I shared it with a friend and he thought its wasn't that useful.

That made me happy since I knew my secret maybe safe.

_dark_matter_•10mo ago
I think it's interesting, but I don't see how it's useful. Can you describe what you think is useful about it?
Legend2440•10mo ago
If you look at the learned gates, it does not directly extract the underlying rules of Conway's game of life. It has many more gates than are necessary and they have the same complex, uninterpretable structure you see in a neural network.
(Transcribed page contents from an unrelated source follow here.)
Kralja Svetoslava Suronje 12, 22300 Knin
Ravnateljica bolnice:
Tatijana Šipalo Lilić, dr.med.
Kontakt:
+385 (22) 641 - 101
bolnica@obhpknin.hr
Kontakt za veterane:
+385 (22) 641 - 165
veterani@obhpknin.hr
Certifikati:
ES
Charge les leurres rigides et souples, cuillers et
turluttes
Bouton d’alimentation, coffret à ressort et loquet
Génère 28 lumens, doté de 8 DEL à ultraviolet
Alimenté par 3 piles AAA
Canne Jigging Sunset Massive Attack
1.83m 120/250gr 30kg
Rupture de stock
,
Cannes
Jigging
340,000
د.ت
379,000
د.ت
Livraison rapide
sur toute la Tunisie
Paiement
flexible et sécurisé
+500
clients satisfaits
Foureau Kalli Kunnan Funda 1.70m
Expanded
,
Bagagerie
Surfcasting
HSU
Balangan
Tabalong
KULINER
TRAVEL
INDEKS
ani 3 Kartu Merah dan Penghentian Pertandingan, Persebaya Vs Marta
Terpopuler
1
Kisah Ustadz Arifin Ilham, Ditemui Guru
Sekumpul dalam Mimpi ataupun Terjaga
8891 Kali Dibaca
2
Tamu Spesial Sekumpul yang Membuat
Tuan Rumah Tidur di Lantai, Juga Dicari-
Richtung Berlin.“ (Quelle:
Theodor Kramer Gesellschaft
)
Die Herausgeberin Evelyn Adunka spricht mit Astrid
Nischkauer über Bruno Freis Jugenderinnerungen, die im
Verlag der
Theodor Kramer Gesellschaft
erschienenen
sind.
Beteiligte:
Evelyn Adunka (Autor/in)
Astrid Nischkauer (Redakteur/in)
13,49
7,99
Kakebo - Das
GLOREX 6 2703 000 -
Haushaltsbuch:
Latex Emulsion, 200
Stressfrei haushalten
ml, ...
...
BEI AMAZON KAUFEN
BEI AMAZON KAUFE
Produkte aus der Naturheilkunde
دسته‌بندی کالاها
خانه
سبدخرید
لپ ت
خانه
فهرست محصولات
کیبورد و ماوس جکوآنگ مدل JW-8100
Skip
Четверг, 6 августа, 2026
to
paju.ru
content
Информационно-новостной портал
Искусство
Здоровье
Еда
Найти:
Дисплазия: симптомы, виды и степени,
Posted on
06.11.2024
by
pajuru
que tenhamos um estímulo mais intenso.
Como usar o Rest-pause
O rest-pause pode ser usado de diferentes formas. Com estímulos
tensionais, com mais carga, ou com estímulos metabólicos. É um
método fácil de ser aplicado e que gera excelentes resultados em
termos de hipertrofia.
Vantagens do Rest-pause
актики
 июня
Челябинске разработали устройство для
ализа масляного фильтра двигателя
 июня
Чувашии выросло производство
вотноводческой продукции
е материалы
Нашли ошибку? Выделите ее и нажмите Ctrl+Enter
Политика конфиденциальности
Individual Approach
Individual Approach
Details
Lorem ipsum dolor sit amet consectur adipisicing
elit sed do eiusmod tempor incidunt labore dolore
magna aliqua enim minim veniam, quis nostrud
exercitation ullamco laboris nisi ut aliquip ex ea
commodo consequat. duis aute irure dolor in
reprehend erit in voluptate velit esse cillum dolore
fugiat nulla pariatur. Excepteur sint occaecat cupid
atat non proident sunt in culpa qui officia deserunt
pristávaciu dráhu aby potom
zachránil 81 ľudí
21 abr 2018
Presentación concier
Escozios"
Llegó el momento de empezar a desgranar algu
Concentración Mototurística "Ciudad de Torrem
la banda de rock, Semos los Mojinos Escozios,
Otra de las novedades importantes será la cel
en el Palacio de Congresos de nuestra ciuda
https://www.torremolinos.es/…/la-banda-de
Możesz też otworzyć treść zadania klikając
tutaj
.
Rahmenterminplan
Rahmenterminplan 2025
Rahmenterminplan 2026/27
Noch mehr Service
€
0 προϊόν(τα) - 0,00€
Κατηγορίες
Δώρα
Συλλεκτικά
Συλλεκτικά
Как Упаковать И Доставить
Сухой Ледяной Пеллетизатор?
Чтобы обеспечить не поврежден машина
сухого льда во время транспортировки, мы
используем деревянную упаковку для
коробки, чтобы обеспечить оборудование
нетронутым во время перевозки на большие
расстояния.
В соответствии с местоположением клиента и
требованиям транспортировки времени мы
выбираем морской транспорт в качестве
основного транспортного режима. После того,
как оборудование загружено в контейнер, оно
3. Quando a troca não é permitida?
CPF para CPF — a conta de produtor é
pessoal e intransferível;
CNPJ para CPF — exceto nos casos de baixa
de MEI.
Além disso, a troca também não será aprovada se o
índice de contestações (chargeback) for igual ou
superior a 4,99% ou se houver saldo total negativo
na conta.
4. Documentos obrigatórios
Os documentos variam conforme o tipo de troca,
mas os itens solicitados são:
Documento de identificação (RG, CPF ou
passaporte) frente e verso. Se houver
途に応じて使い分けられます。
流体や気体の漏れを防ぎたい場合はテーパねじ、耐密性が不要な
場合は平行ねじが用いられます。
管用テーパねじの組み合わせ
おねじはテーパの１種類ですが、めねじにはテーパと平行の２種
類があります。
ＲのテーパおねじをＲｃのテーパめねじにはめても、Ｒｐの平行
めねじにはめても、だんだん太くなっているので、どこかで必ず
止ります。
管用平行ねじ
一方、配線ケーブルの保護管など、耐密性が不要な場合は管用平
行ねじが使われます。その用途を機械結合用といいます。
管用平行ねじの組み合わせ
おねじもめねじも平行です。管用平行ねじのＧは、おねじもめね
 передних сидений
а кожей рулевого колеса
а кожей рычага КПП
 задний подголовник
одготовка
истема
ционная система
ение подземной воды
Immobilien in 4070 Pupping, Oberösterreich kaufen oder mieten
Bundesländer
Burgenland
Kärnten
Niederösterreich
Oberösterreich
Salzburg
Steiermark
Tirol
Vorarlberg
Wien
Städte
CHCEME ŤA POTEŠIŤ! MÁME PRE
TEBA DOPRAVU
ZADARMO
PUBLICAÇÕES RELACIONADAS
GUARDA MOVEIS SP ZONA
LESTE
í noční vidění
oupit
The training method they're using is the same as used for quantized neural networks. Your 'neurons' being logic gates doesn't mean you're doing logic, it's still statistics.

awesomeMilou•10mo ago
To ruin this for everyone: The underlying optimization that enables these to run as computationally efficient as they do, is patented:

https://patents.google.com/patent/WO2023143707A1/en?inventor...

Nopoint2•10mo ago
I don't get the point. A simple CNN with stride =1 should be able to solve it perfectly and generalize it to any size.
montebicyclelo•10mo ago
It wasn't obvious that a transformer could do this, and learn to produce conv via attention
artemisart•10mo ago
But it is, as long as the positional embedding are sufficient, i.e. use relative positional embeddings here.
amelius•10mo ago
But can it condense it into a small program?
xchip•10mo ago
Even a simple regression will do that
montebicyclelo•10mo ago
it won't AFAIK, without some extra hand coded logic
Dwedit•10mo ago
Rip John Conway, died of Covid.
wrs•10mo ago
I was hoping for an explanation of, or some insight from, the loss curve. Training makes very little progress for a long time, then suddenly converges. In my (brief) experience with NN training, I typically see more rapid progress at the beginning, then a plateau of diminishing returns, not an S-curve like this.
montebicyclelo•10mo ago
Hmm, just my intuition: training this model was very sensitive to the initial seed and training hyperparameters. It struggles to actually get to the 3x3 conv solution; but once it gets close to that things move much more quickly. This can kind of be seen in the animation of the attention matrix over time, which starts off random / spread out, but then once it starts to get more parts of the attention matrix in place it moves quicker. (Assuming all the experimentation wasn't in some bad part of the hyperparameter space.)

Also, it may just be the nature of the task. Some tasks you might have more to learn, all the time, with each training sample potentially giving information that's different from all the others. But with this, once it gets close to the solution of Life, it's quick.